Fase 1: Raccolta dati stratigrafici e documentazione storica
– Rassegna planimetrie originali e certificazioni energetiche (es. CertLivE) per ricostruire l’evoluzione impiantistica;
– Collaborazione con archivisti comunali per ricostruire la rete idraulica storica;
– Utilizzo di droni RTK per rilievo topografico millimetrico, integrato con GIS per sovrapporre reti datate a modelli 3D BIM (es. Revit) del patrimonio esistente;
– Analisi di documenti d’archivio per identificare modifiche strutturali e sostituzioni tubature (es. passaggio da terracotta a ghisa tra il 1920-1950).

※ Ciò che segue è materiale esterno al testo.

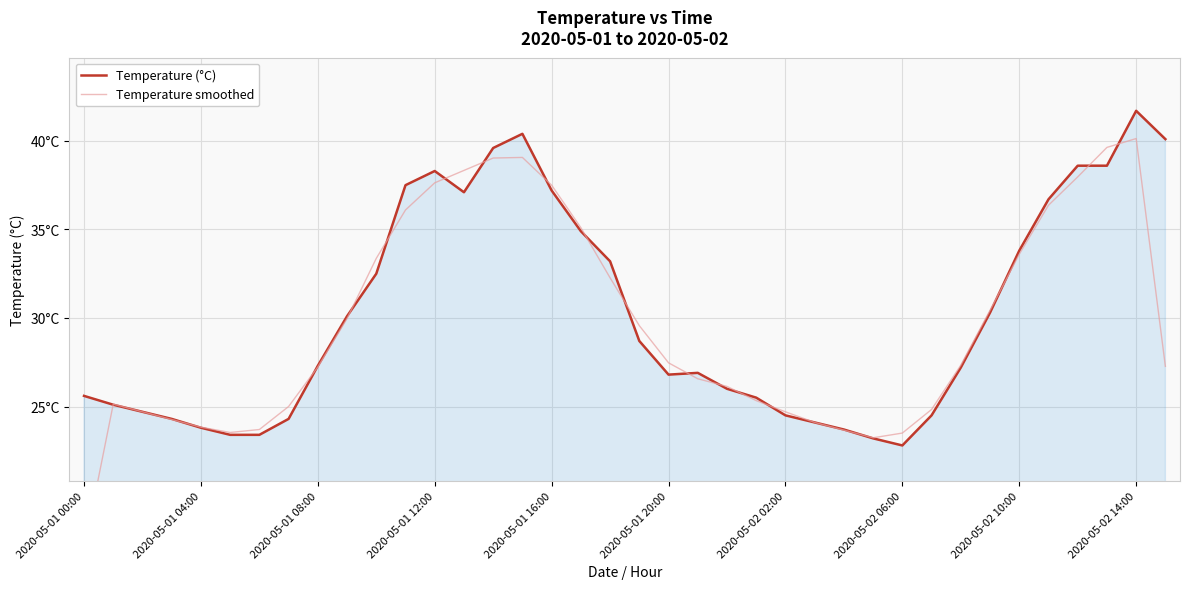

How many values in the Temperature (°C) series are below 27?

18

Fase 2: Modellazione CFD e calibrazione dinamica
L’uso di software CFD come ANSYS Fluent o OpenFOAM consente di simulare flussi complessi durante precipitazioni intense (100–200 anni di ritorno).
– Reti di griglia adattative con nodi < 0,5 m in zone critiche (giunti, condutture interrate);
– Condizioni al contorno basate su dati reali: pressioni idrostatiche misurate da sonde installate in condotti;
– Calibrazione con dati di sensori IoT: variazioni di umidità relativa (HR) e pressione interstiziale (ΔP) registrati in pavimenti storici e murature;
– Analisi di scenari con precipitazioni di 150 mm/ora per 6 ore, simulando esondazioni locali.
La validazione richiede confronto con dati di campo: deviazioni < 5% indicano modello affidabile.
Fase 3: Valutazione FEM e monitoraggio strutturale
L’analisi FEM con software come ABAQUS o RADIA permette di mappare deformazioni indotte da infiltrazioni idriche, evidenziando zone a rischio di fissurazione.
– Mesh fine (elementi 50×50×50 mm) in punti di giunti murari e vicino condutture;
– Condizioni al contorno: pressione idrostatica crescente con intensità pioggia, carico capillare verticale;
– Monitoraggio termoigrometrico continuo (sensori DHT3L, capacitivi) in ambienti a rischio per 6 mesi post-intervento, con allarmi automatici per soglie critiche (es. umidità > 18% RH).
3. Fasi operative per la mitigazione: esecuzione tecnica e manutenzione
L’analisi FEM con software come ABAQUS o RADIA permette di mappare deformazioni indotte da infiltrazioni idriche, evidenziando zone a rischio di fissurazione.
– Mesh fine (elementi 50×50×50 mm) in punti di giunti murari e vicino condutture;
– Condizioni al contorno: pressione idrostatica crescente con intensità pioggia, carico capillare verticale;
– Monitoraggio termoigrometrico continuo (sensori DHT3L, capacitivi) in ambienti a rischio per 6 mesi post-intervento, con allarmi automatici per soglie critiche (es. umidità > 18% RH).